Data —
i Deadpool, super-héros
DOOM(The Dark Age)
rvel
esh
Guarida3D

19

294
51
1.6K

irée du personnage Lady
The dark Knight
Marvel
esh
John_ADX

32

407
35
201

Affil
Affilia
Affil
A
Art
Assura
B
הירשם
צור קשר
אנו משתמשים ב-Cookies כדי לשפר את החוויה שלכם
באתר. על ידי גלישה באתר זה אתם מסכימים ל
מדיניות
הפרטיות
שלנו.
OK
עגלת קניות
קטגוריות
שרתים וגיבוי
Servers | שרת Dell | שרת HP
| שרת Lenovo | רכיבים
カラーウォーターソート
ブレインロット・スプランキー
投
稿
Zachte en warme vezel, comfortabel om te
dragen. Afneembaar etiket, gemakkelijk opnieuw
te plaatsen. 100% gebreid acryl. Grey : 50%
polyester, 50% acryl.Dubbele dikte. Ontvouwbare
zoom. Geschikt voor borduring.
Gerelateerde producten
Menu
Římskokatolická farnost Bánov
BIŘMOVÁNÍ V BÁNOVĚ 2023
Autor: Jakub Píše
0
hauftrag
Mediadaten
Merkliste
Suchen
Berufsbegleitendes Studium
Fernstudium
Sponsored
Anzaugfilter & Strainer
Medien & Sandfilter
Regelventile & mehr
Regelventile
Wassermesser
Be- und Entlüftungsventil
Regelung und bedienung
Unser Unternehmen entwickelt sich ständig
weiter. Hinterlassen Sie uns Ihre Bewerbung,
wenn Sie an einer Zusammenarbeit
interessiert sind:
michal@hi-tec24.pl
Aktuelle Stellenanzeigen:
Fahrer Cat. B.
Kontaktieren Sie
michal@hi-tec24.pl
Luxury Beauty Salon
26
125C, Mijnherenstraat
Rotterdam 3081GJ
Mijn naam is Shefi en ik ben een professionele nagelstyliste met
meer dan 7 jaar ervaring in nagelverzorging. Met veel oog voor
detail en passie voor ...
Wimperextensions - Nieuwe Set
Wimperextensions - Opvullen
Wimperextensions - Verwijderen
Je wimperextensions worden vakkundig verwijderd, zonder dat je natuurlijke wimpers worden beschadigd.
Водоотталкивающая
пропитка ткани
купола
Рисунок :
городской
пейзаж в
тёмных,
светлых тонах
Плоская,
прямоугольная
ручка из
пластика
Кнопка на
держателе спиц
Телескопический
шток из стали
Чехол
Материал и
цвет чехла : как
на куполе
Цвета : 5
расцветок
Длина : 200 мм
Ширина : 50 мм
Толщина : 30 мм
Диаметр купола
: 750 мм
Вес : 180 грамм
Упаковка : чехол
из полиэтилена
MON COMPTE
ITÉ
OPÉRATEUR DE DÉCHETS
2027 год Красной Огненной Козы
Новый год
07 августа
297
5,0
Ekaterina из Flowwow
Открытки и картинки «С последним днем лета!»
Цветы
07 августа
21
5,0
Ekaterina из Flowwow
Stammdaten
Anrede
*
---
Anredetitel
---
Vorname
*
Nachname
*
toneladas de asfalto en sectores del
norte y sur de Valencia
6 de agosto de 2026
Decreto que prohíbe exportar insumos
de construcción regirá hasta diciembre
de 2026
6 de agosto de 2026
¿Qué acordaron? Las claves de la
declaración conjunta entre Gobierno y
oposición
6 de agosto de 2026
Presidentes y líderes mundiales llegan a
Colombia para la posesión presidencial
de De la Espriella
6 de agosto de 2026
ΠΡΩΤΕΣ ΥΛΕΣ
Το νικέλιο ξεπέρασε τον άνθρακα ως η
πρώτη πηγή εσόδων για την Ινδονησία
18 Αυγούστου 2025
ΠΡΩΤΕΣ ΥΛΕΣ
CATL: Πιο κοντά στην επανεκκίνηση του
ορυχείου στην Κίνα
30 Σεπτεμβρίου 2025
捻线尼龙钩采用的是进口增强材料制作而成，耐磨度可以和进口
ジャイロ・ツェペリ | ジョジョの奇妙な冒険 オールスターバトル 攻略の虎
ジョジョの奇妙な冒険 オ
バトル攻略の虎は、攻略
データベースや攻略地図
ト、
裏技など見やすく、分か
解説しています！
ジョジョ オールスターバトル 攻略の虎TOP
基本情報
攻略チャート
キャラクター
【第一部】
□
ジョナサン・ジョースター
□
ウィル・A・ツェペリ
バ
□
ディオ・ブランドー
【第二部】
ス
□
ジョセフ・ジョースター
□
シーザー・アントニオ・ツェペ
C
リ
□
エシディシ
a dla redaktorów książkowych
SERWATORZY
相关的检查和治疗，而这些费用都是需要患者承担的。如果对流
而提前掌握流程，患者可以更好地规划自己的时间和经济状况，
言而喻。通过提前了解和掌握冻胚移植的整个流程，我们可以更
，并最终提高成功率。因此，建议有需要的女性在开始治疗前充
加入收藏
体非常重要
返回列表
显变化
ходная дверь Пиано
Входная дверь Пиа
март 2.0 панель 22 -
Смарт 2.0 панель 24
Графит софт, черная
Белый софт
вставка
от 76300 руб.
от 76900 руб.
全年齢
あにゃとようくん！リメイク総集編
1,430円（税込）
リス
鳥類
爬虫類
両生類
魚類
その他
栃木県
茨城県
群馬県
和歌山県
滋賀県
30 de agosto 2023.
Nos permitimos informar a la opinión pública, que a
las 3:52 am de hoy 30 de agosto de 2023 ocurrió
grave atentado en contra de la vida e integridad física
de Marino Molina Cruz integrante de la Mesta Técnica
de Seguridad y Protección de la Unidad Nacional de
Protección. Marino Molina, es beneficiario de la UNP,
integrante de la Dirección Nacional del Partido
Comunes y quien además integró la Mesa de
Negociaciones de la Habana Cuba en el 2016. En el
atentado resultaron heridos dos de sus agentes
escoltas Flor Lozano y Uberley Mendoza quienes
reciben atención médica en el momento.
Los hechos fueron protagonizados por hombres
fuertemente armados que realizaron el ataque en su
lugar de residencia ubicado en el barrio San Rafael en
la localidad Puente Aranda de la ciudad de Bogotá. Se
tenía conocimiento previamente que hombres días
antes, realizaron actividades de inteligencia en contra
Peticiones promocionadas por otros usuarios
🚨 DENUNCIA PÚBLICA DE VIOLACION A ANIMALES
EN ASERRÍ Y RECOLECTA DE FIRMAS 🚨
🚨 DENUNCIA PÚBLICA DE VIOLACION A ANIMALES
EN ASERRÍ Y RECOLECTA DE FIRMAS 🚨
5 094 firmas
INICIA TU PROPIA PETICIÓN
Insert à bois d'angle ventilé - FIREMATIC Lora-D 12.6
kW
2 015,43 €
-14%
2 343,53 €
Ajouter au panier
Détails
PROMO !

Requirement — So that no detail is lost, give every line of the data again exactly.

Answer space —
i Deadpool, super-héros
DOOM(The Dark Age)
rvel
esh
Guarida3D

19

294
51
1.6K

irée du personnage Lady
The dark Knight
Marvel
esh
John_ADX

32

407
35
201

Affil
Affilia
Affil
A
Art
Assura
B
הירשם
צור קשר
אנו משתמשים ב-Cookies כדי לשפר את החוויה שלכם
באתר. על ידי גלישה באתר זה אתם מסכימים ל
מדיניות
הפרטיות
שלנו.
OK
עגלת קניות
קטגוריות
שרתים וגיבוי
Servers | שרת Dell | שרת HP
| שרת Lenovo | רכיבים
カラーウォーターソート
ブレインロット・スプランキー
投
稿
Zachte en warme vezel, comfortabel om te
dragen. Afneembaar etiket, gemakkelijk opnieuw
te plaatsen. 100% gebreid acryl. Grey : 50%
polyester, 50% acryl.Dubbele dikte. Ontvouwbare
zoom. Geschikt voor borduring.
Gerelateerde producten
Menu
Římskokatolická farnost Bánov
BIŘMOVÁNÍ V BÁNOVĚ 2023
Autor: Jakub Píše
0
hauftrag
Mediadaten
Merkliste
Suchen
Berufsbegleitendes Studium
Fernstudium
Sponsored
Anzaugfilter & Strainer
Medien & Sandfilter
Regelventile & mehr
Regelventile
Wassermesser
Be- und Entlüftungsventil
Regelung und bedienung
Unser Unternehmen entwickelt sich ständig
weiter. Hinterlassen Sie uns Ihre Bewerbung,
wenn Sie an einer Zusammenarbeit
interessiert sind:
michal@hi-tec24.pl
Aktuelle Stellenanzeigen:
Fahrer Cat. B.
Kontaktieren Sie
michal@hi-tec24.pl
Luxury Beauty Salon
26
125C, Mijnherenstraat
Rotterdam 3081GJ
Mijn naam is Shefi en ik ben een professionele nagelstyliste met
meer dan 7 jaar ervaring in nagelverzorging. Met veel oog voor
detail en passie voor ...
Wimperextensions - Nieuwe Set
Wimperextensions - Opvullen
Wimperextensions - Verwijderen
Je wimperextensions worden vakkundig verwijderd, zonder dat je natuurlijke wimpers worden beschadigd.
Водоотталкивающая
пропитка ткани
купола
Рисунок :
городской
пейзаж в
тёмных,
светлых тонах
Плоская,
прямоугольная
ручка из
пластика
Кнопка на
держателе спиц
Телескопический
шток из стали
Чехол
Материал и
цвет чехла : как
на куполе
Цвета : 5
расцветок
Длина : 200 мм
Ширина : 50 мм
Толщина : 30 мм
Диаметр купола
: 750 мм
Вес : 180 грамм
Упаковка : чехол
из полиэтилена
MON COMPTE
ITÉ
OPÉRATEUR DE DÉCHETS
2027 год Красной Огненной Козы
Новый год
07 августа
297
5,0
Ekaterina из Flowwow
Открытки и картинки «С последним днем лета!»
Цветы
07 августа
21
5,0
Ekaterina из Flowwow
Stammdaten
Anrede
*
---
Anredetitel
---
Vorname
*
Nachname
*
toneladas de asfalto en sectores del
norte y sur de Valencia
6 de agosto de 2026
Decreto que prohíbe exportar insumos
de construcción regirá hasta diciembre
de 2026
6 de agosto de 2026
¿Qué acordaron? Las claves de la
declaración conjunta entre Gobierno y
oposición
6 de agosto de 2026
Presidentes y líderes mundiales llegan a
Colombia para la posesión presidencial
de De la Espriella
6 de agosto de 2026
ΠΡΩΤΕΣ ΥΛΕΣ
Το νικέλιο ξεπέρασε τον άνθρακα ως η
πρώτη πηγή εσόδων για την Ινδονησία
18 Αυγούστου 2025
ΠΡΩΤΕΣ ΥΛΕΣ
CATL: Πιο κοντά στην επανεκκίνηση του
ορυχείου στην Κίνα
30 Σεπτεμβρίου 2025
捻线尼龙钩采用的是进口增强材料制作而成，耐磨度可以和进口
ジャイロ・ツェペリ | ジョジョの奇妙な冒険 オールスターバトル 攻略の虎
ジョジョの奇妙な冒険 オ
バトル攻略の虎は、攻略
データベースや攻略地図
ト、
裏技など見やすく、分か
解説しています！
ジョジョ オールスターバトル 攻略の虎TOP
基本情報
攻略チャート
キャラクター
【第一部】
□
ジョナサン・ジョースター
□
ウィル・A・ツェペリ
バ
□
ディオ・ブランドー
【第二部】
ス
□
ジョセフ・ジョースター
□
シーザー・アントニオ・ツェペ
C
リ
□
エシディシ
a dla redaktorów książkowych
SERWATORZY
相关的检查和治疗，而这些费用都是需要患者承担的。如果对流
而提前掌握流程，患者可以更好地规划自己的时间和经济状况，
言而喻。通过提前了解和掌握冻胚移植的整个流程，我们可以更
，并最终提高成功率。因此，建议有需要的女性在开始治疗前充
加入收藏
体非常重要
返回列表
显变化
ходная дверь Пиано
Входная дверь Пиа
март 2.0 панель 22 -
Смарт 2.0 панель 24
Графит софт, черная
Белый софт
вставка
от 76300 руб.
от 76900 руб.
全年齢
あにゃとようくん！リメイク総集編
1,430円（税込）
リス
鳥類
爬虫類
両生類
魚類
その他
栃木県
茨城県
群馬県
和歌山県
滋賀県
30 de agosto 2023.
Nos permitimos informar a la opinión pública, que a
las 3:52 am de hoy 30 de agosto de 2023 ocurrió
grave atentado en contra de la vida e integridad física
de Marino Molina Cruz integrante de la Mesta Técnica
de Seguridad y Protección de la Unidad Nacional de
Protección. Marino Molina, es beneficiario de la UNP,
integrante de la Dirección Nacional del Partido
Comunes y quien además integró la Mesa de
Negociaciones de la Habana Cuba en el 2016. En el
atentado resultaron heridos dos de sus agentes
escoltas Flor Lozano y Uberley Mendoza quienes
reciben atención médica en el momento.
Los hechos fueron protagonizados por hombres
fuertemente armados que realizaron el ataque en su
lugar de residencia ubicado en el barrio San Rafael en
la localidad Puente Aranda de la ciudad de Bogotá. Se
tenía conocimiento previamente que hombres días
antes, realizaron actividades de inteligencia en contra
Peticiones promocionadas por otros usuarios
🚨 DENUNCIA PÚBLICA DE VIOLACION A ANIMALES
EN ASERRÍ Y RECOLECTA DE FIRMAS 🚨
🚨 DENUNCIA PÚBLICA DE VIOLACION A ANIMALES
EN ASERRÍ Y RECOLECTA DE FIRMAS 🚨
5 094 firmas
INICIA TU PROPIA PETICIÓN
Insert à bois d'angle ventilé - FIREMATIC Lora-D 12.6
kW
2 015,43 €
-14%
2 343,53 €
Ajouter au panier
Détails
PROMO !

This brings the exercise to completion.